Lately I’ve been working with 5+ SaaS companies all hiring their first VP of Product.  Most around $6m-$10m ARR, although one just past $2m ARR.  And critically, most have a really strong CEO-CTO partnership.  Both are great leaders, and both are great at scoping out the product and its future. That means often it’s not entirely clear who the first VP of Product should report to.

A few general learnings:

  • A VP of Product that Reports to CTO / Engineering Rarely Meets With That Many Customers.  I just see this time and time again.  A VP of Product that’s inside of engineering becomes very internally focused.  That can be fine for an API or similar service, but I find it a big trade-off for an enterprise SaaS or one with significant customer-facing features and workflows.
  • A VP of Product That Has Never Actually, Really Managed Engineers Often Struggles to Get the Respect of Engineering.  This is also a truism.  Time and time again, I see a stretch head of product or even VP of Product hired that never really managed any engineers before.  And the dev team then sort of rejects them, in part.  They just don’t speak with the right authority.  Make sure you ask and find this out of all VP of Product candidates.
  • A VP of Product is not a Replacement for a VP of Engineering.  One reason the decision gets cloudly here is that as a SaaS company scales, the CTO needs help on product as the sheer complexity explodes.  So it naturally seems to make sense the VPP would report to the CTO.  But often what they really need to help scale is a VP of Eng.  That can at least take over the more repeatable / proven / non-novel parts of dev (recruiting, tech ops, dev ops, tech debt, database, etc.).
  • Most VPs of Engineering Don’t Really Want the VP of Product to Report to Them.  Some do, but most don’t.  When you realize this, it’s a bit of an “A-Ha” moment.  Most VPs of Eng want Product to be their partner, their wing person, to go out and do the external work, and then be their partner in deciding what gets built.  Far more early-stage founder-CTOs want VPP to report to them than seasoned VPs of Eng.  That’s telling.

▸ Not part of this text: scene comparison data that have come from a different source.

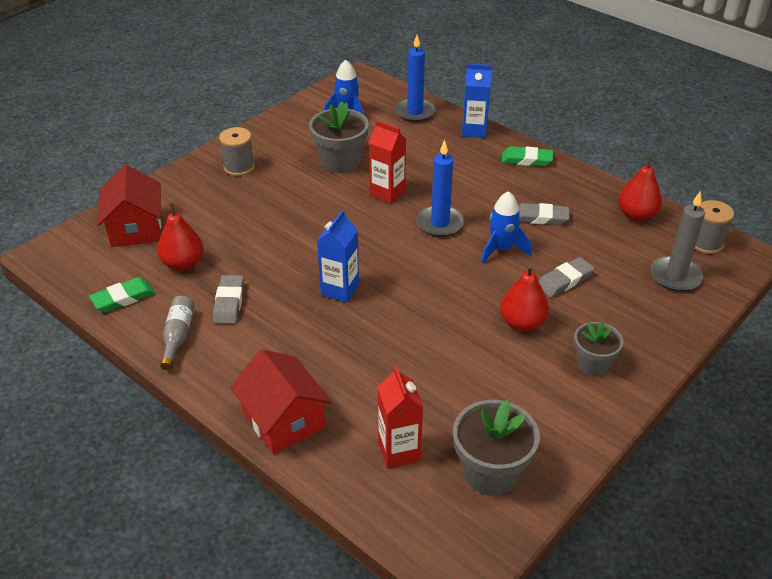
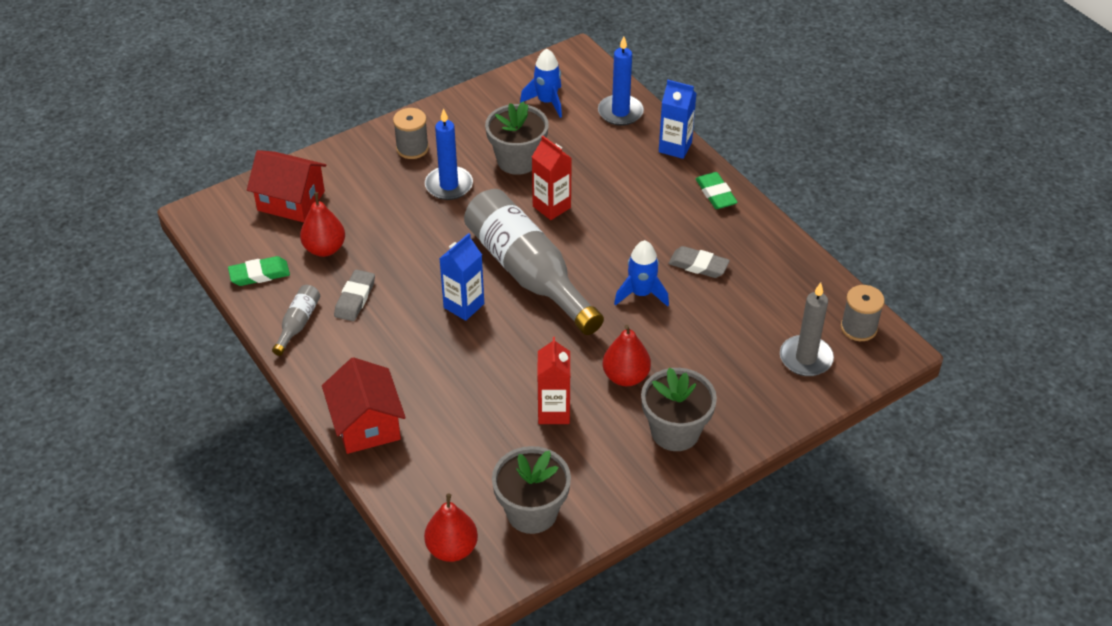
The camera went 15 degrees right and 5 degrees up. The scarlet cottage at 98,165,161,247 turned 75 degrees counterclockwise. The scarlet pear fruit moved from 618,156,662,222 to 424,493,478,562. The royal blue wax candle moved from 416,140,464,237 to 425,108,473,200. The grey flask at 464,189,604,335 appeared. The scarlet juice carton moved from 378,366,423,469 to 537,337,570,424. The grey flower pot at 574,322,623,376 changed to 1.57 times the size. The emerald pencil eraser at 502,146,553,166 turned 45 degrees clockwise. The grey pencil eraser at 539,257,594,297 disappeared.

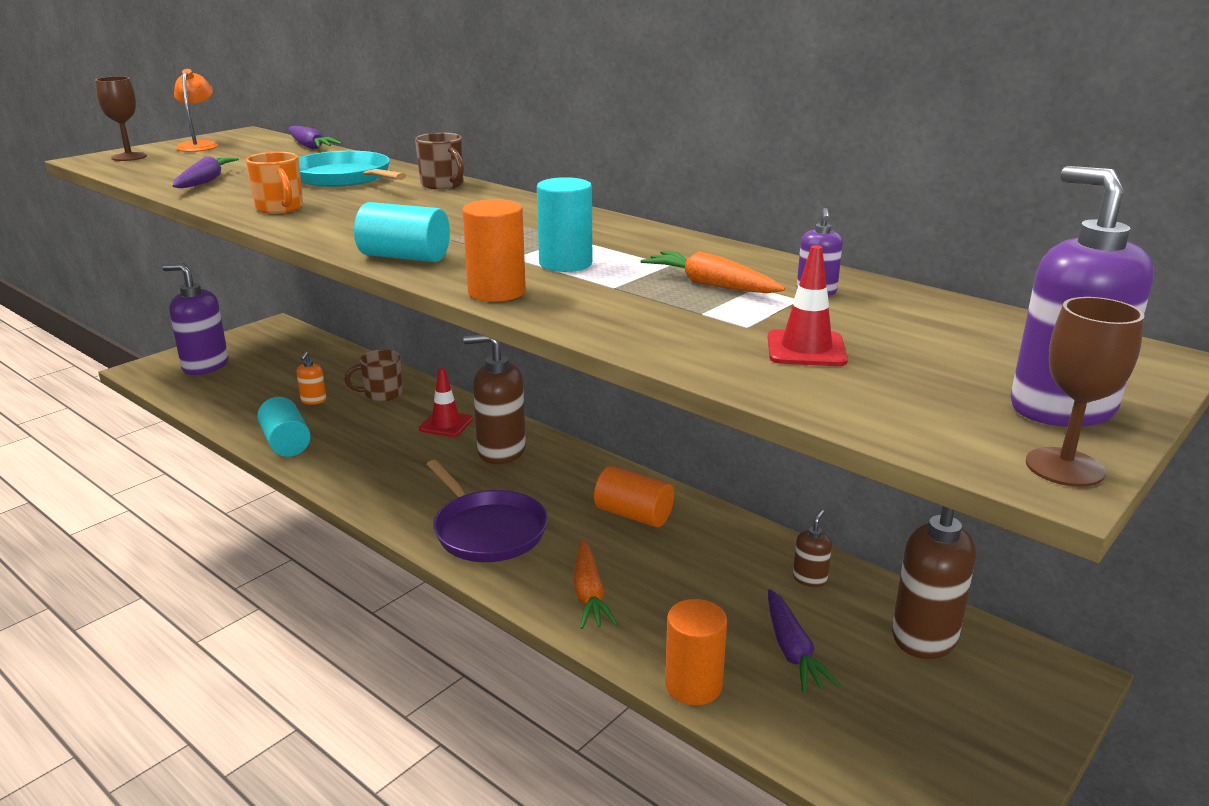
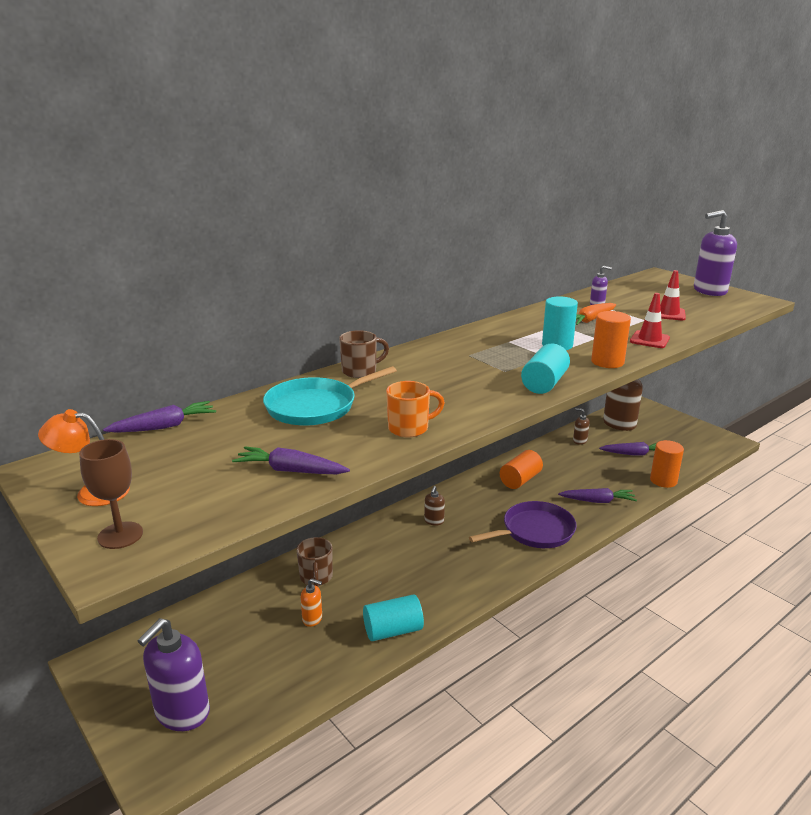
The camera went 80 degrees left and 0 degrees up. The brown soap pump at 463,335,526,464 changed to 0.47 times the size. The orange carrot at 573,540,618,629 became the royal purple carrot at 558,488,637,503. The scarlet safety cone moved from 419,368,473,437 to 630,293,670,348. The brown goblet at 1026,297,1144,487 disappeared.

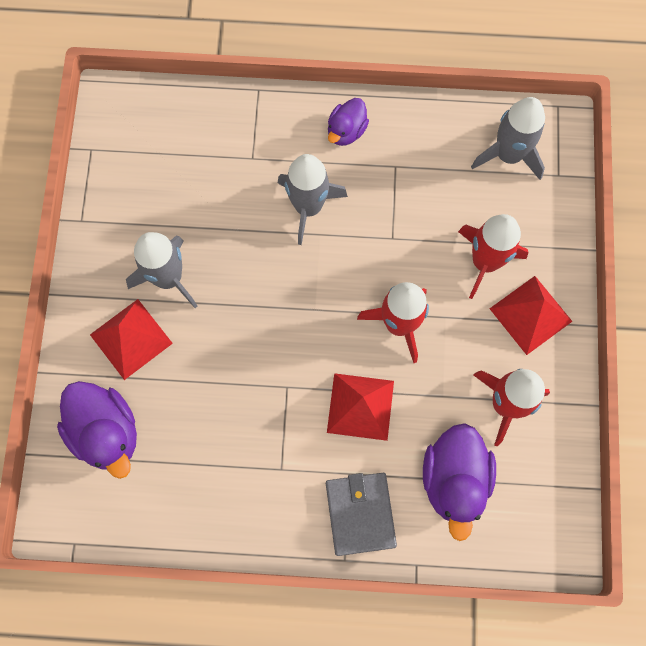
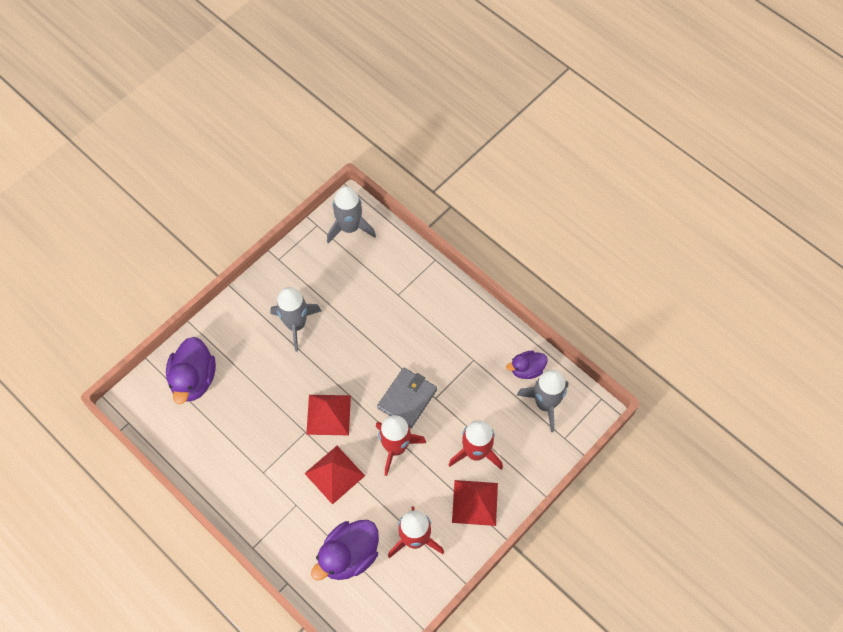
The camera went 40 degrees right and 10 degrees down. The scarlet pyramid moved from 90,299,173,380 to 306,395,351,435. The grey toy rocket moved from 278,154,348,245 to 327,186,376,243. The grey card wallet moved from 326,473,397,556 to 377,368,437,428. The royal purple toy duck moved from 328,98,369,146 to 506,351,548,379.

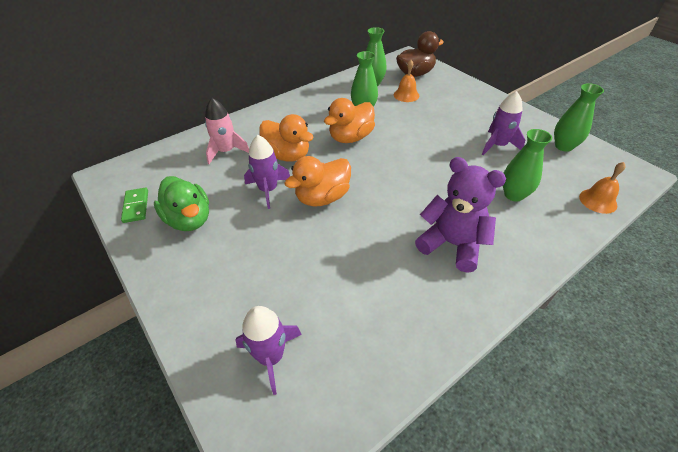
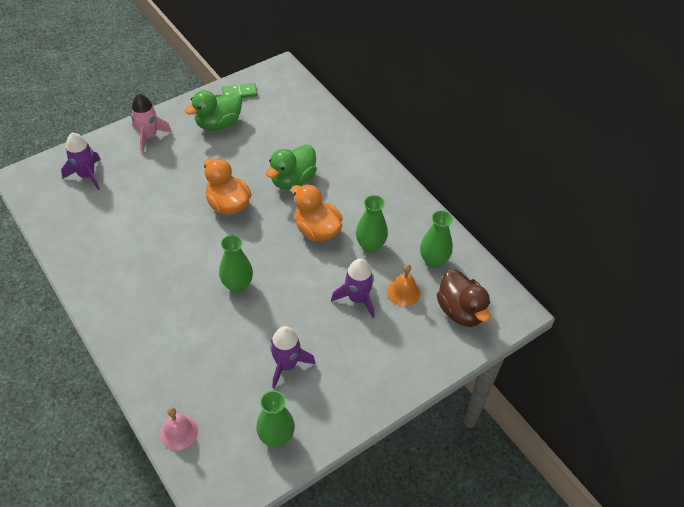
The camera went 90 degrees right and 5 degrees up. The pink toy rocket moved from 205,98,249,164 to 131,94,172,153. The orange hand bell at 579,162,626,214 became the pink hand bell at 160,407,198,450. The emerald vase moved from 503,129,552,202 to 219,235,253,293. The orange toy duck at 259,114,314,161 became the emerald toy duck at 266,144,317,190. The royal purple toy rocket moved from 244,135,290,209 to 331,259,375,318. The royal purple teddy bear at 415,157,506,273 disappeared.

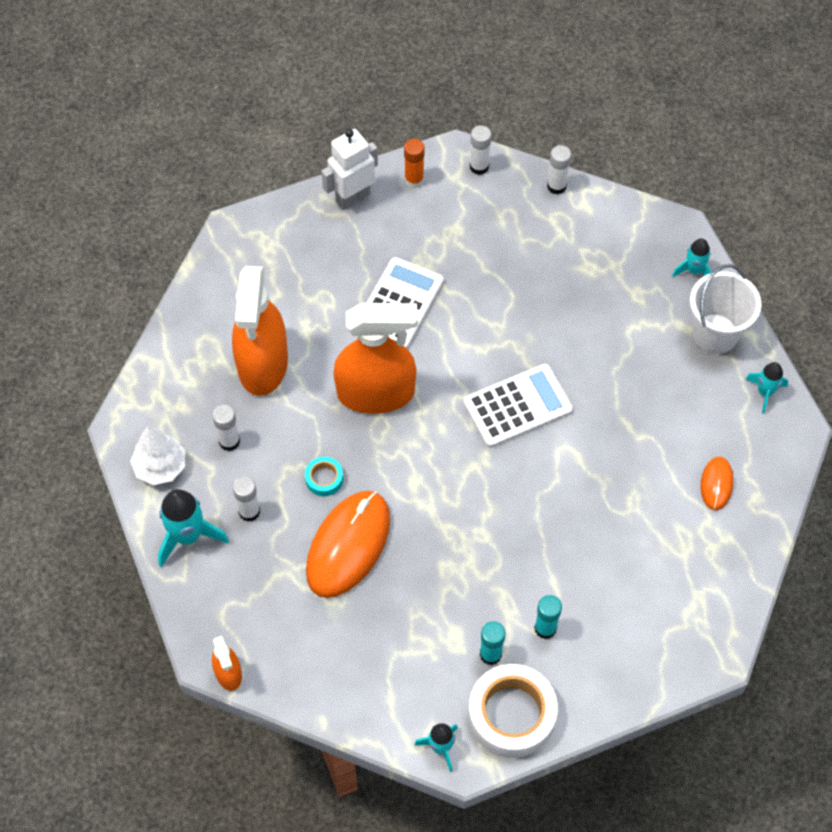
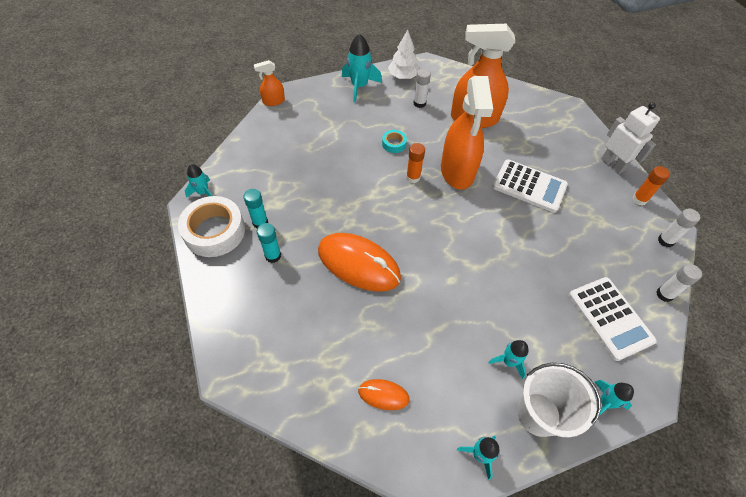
The camera went 90 degrees right and 5 degrees down. The orange PC mouse moved from 306,491,390,598 to 318,233,401,292. The orange glue stick at 406,143,425,183 appeared. The aqua toy rocket at 488,340,529,379 appeared. The snow-white adding machine moved from 463,364,573,448 to 569,277,657,361. The snow-white glue stick at 233,476,260,522 disappeared.

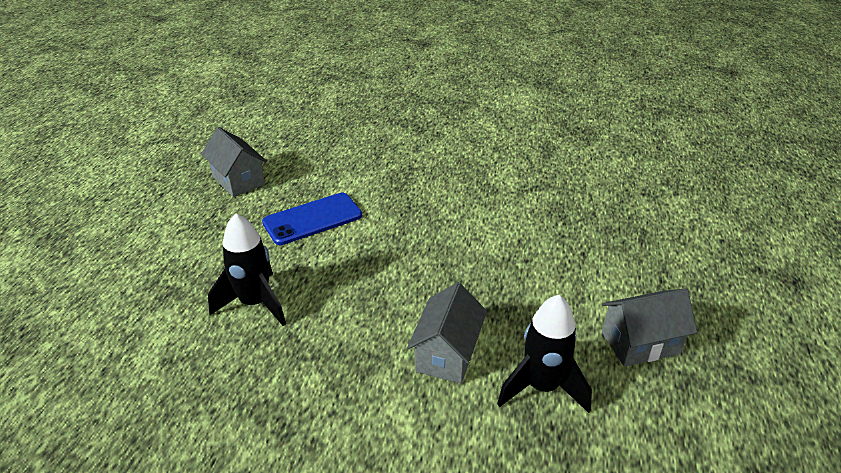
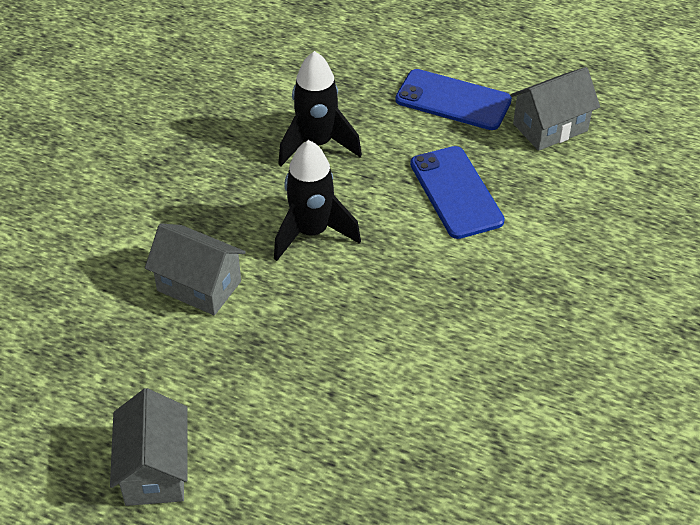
The camera went 100 degrees right and 10 degrees up. The jet-black toy rocket moved from 497,295,592,413 to 274,140,361,261. The royal blue smartphone at 395,69,512,130 appeared.

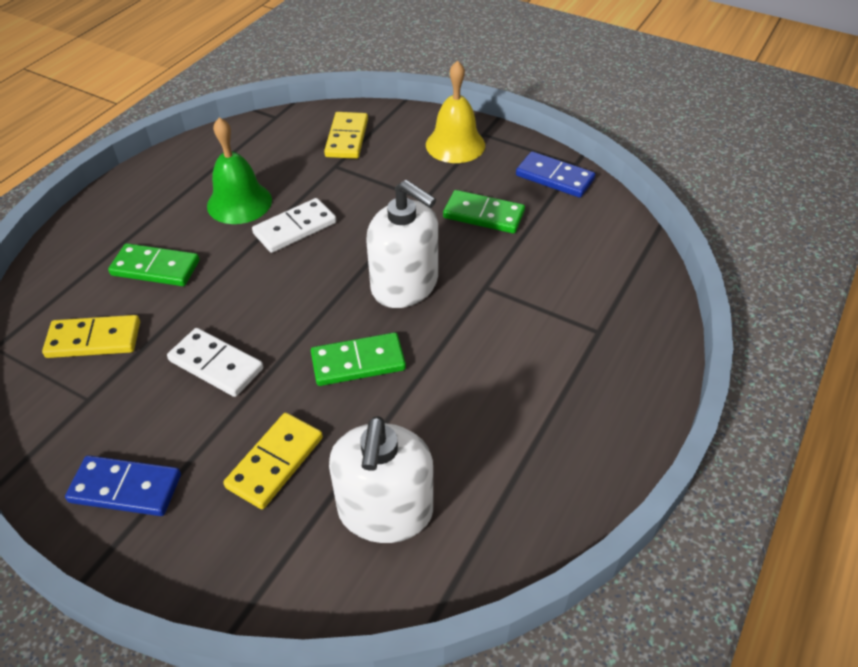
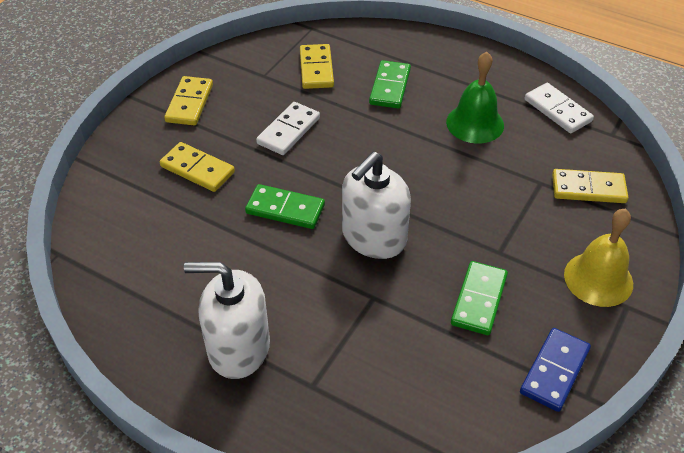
The camera went 90 degrees right and 0 degrees up. The royal blue domino tile at 65,455,181,516 became the golden domino tile at 164,76,213,126. The snow-white soap pump moved from 329,416,433,543 to 184,262,270,379. The emerald domino tile at 311,332,406,386 turned 60 degrees counterclockwise. The snow-white domino tile moved from 252,198,336,253 to 525,83,594,133.

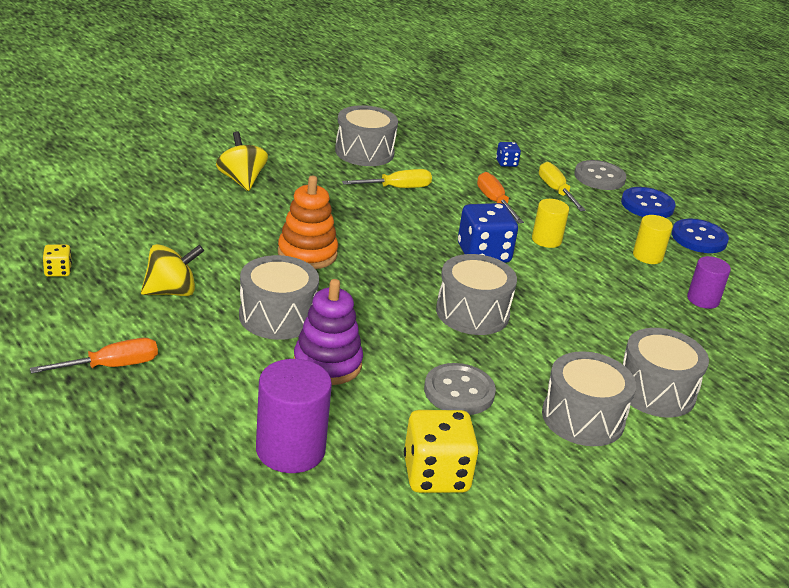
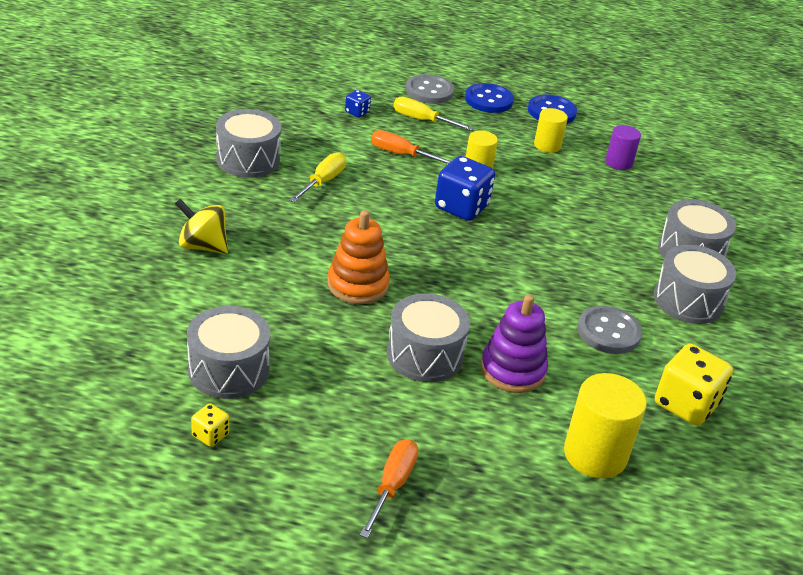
The camera went 45 degrees left and 5 degrees up. The grey toy drum moved from 436,254,517,335 to 187,306,270,399. The royal purple solid cylinder at 256,359,332,473 became the golden solid cylinder at 564,373,647,478. The golden spinning top at 141,244,204,296 disappeared.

There’s no perfect answer here, but before you decide as co-founders, a few suggestions:

  • First, make sure you recognize the above trade-offs — and discuss them.  Go through the bullet points above together.
  • Second, make sure you don’t also need a VP of Eng.  You probably need both.
  • Third, if the CEO is more of the VP of Product, it makes sense for the VPP to report to the CEO.  Even if the CTO is doing the heavy lifting.
  • Fourth, the less customer-facing the needs are, the more it makes sense to have a VPP that reports into engineering, that really was an engineer themselves.
  • Fifth. the best hack is to hire a VP of Product that has managed an engineering team themselves at some point.  They’ll get the trade-offs.  It could have been a small team, an outsourced team, and they don’t need to be a real coder themselves.  But if they’ve directly managed a dev team over an extended period, they get it.

In the end, most enterprise and workflow SaaS products should have a VP of Product reporting to the CEO for the above reasons.  But at least go through the thought exercise above before you decide.